An Amazing, Illegal Pikachu Statue Secretly Put Up in New Orleans
There is a strong argument it's an improvement.
Some of the most revered people in the world are immortalized with a statue. In short, statues represent the milieu of a nation. So it’s only fitting that a statue of Pikachu popped up in New Orleans overnight.
A fiberglass Pikachu standing atop a concrete base — arms crossed, face defiant, and painted to look like it was made from weathered bronze — appeared on a defunct fountain in the Garden District of New Orleans on Sunday morning. No one knows how it got there or who put it up, but it’s pretty clear why: Pokémon Go runs the world and there’s nothing the non-playing masses can do about it.
The unsanctioned statue (read: illegal) is in what was previously an empty, weed-and-spare-tire filled area of Coliseum Square on Terpsichore Street. Coliseum Square is just to the south of the French Quarter and the Superdome, and is filled with other tastefully artistic statues inspired by the nine muses of Greek mythology.
And now, Pika:
New Orlean’s Pikachu statue — monument, really — belongs in a special category of defiant pop-up statues:
- There was the 100-pound Edward Snowden bust put on top of a Revolutionary War monument in Brooklyn.
- And who could forget the Vladimir Lenin statue in Ukraine that was transformed into a Darth Vader statue?
- Or, in a more ethereal state of illegal statue building, the Colorado man who created rock sculptures by balancing loose stones.

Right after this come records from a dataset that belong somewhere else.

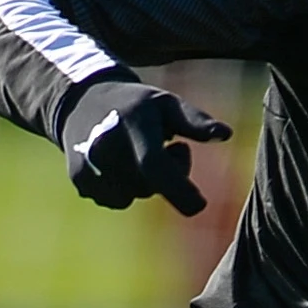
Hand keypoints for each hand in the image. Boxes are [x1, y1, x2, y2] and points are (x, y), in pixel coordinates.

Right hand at [56, 78, 231, 214]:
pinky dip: (124, 188)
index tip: (200, 205)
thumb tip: (226, 134)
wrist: (81, 102)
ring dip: (143, 183)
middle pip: (151, 185)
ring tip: (135, 152)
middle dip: (167, 175)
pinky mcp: (80, 180)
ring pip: (134, 195)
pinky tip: (116, 163)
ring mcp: (89, 165)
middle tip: (165, 146)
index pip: (153, 164)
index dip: (178, 188)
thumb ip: (195, 121)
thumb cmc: (136, 104)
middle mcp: (104, 144)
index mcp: (131, 122)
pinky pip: (117, 200)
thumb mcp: (167, 104)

Although, judging from a Google Maps image of the fountain pre-Pokémon Go mania, the Pikachu statue is a huge improvement:
Pikachu might not be the first choice for New Orleans officials when it comes to subjects for statues, but the vigilante statue uprising could prove to be a cheap way for the city to beautify forgotten areas. Then, in the foreseeable future after New Orleans has sunk into the Gulf of Mexico and been forgotten, archeologists will excavate the Pikachu statue and understand what the summer of 2016 was really all about.